CalChamber officials argued SB 654 would have increased costs and burdens on small business employers across the state and would also have exposed those same employers to costly litigation.
In addition to leaves of absence required by federal regulations, CalChamber leaders, in their lobbying efforts, noted that the Golden State also already provides expectant parents paid sick days, school activities leave, kin care, pregnancy disability leave, protections under the California Family Rights Act and the paid family leave program.
Noting that California is already one of the most family-friendly states in terms of employee rights, Gov. Brown wrote in his veto message, “It goes without saying that allowing new parents to bond with a child is very important and the state has a number of paid and unpaid benefit programs to provide for that leave. I am concerned, however, about the impact of this leave particularly on small businesses and the potential liabilities that could result.”
Cal Chamber President and CEO Allan Zaremberg agreed with the governor, who he said recognized “that this bill would have hurt small business in California and made it even more difficult for them to manage their workforce.”
In addition to quashing the extended family leave bill, CalChamber efforts also stopped a number of measures related to hazardous waste permitting that would have discouraged investment by private businesses to upgrade and improve waste facilities around the state.
Also defeated were several bills that would have jeopardized the production of California-based fuel at the expense of out-of-state manufacturers.
CalChamber lobbying also halted proposed legislation that would have increased commercial property taxes (SCA 5), lowered the vote requirements for tax increases (ACA 8) and increased taxes aimed at their beverage, retail and restaurant industries.

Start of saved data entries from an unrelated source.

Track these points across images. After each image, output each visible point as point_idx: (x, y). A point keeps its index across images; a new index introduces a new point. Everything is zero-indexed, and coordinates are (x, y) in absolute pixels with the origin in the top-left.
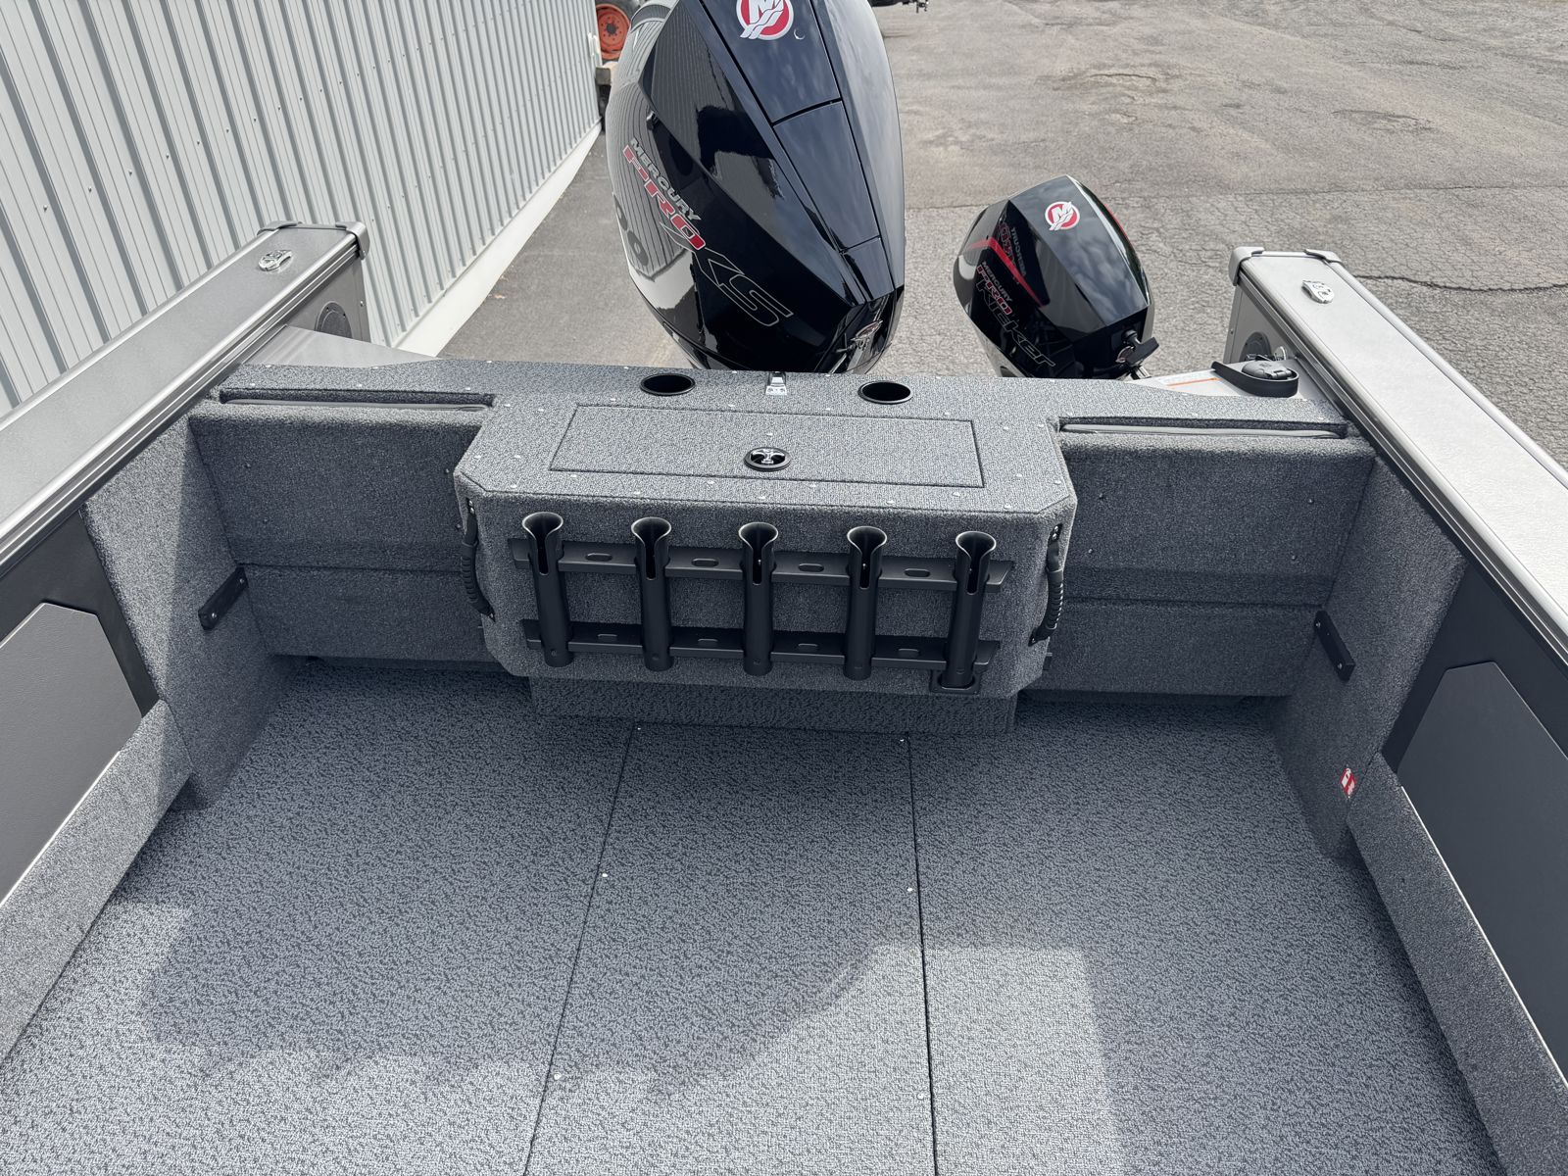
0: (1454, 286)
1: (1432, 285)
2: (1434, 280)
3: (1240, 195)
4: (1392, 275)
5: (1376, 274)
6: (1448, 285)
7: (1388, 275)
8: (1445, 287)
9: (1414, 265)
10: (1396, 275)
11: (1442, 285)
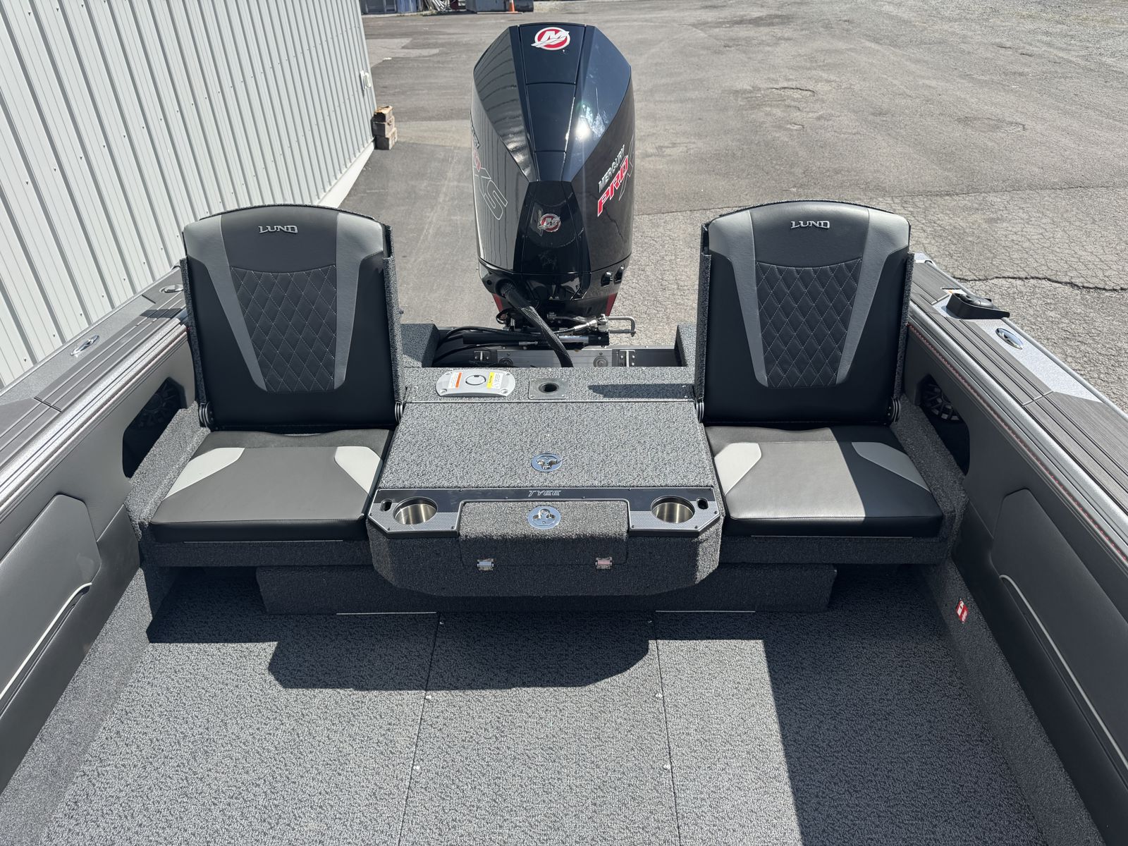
0: (1091, 286)
1: (1072, 285)
2: (1073, 281)
3: (896, 197)
4: (1037, 275)
5: (1023, 275)
6: (1086, 285)
7: (1033, 275)
8: (1083, 287)
9: (1052, 265)
10: (1040, 276)
11: (1080, 285)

Chamber analysts are predicting that “businesses of all sizes and industries” will be impacted by the expansion of the state’s greenhouse gas reduction program. “Although the new limit on greenhouse gases affects immediately the industries that emit carbon today, the law’s implementation will expand the consequences far beyond those industries,” a CalChamber analysis determined.

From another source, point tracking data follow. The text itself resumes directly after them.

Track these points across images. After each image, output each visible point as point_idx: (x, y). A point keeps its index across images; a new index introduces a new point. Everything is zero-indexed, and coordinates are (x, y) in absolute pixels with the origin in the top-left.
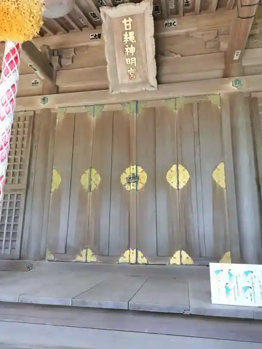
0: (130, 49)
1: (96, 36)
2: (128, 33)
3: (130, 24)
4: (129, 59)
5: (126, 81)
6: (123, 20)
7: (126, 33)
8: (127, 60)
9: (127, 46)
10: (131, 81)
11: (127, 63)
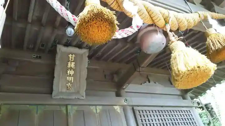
0: (71, 71)
1: (37, 56)
2: (71, 63)
3: (73, 58)
4: (69, 77)
5: (64, 90)
6: (69, 55)
7: (70, 62)
8: (67, 77)
9: (69, 69)
10: (67, 91)
11: (67, 80)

CalChamber officials labeled the new reduced emissions limit a “high concern due to the command-and-control approach that fails to take into consideration population growth, cost, lifestyle and economic impacts.”
And CalChamber warned its members that the stepped up climate change regulations “could have serious implications for the mobility of Californians, goods and services, as well as affordable housing.”
Inclusion in the CalChamber’s annual job killer list can be the kiss of death for most bills. Since 1997, when it began singling out and tracking proposed job killer legislation, the CalChamber has identified over 600 bills that the organization deemed a threat to Golden State businesses and the California economy.
A recent analysis shows that of the 674 pieces of legislation labeled job killers by the CalChamber during the past 20 years, California governors ultimately signed a total of just 50 of those bills into law.
At the conclusion of the 2016 legislative session, CalChamber told its members its monthly Alert newsletter: “The California Chamber of Commerce advocacy team and its allies stopped dozens of harmful bills, won amendments removing the most onerous provisions in other proposals and helped pass many bills that will increase certainty and reduce competitive disadvantages for California businesses.”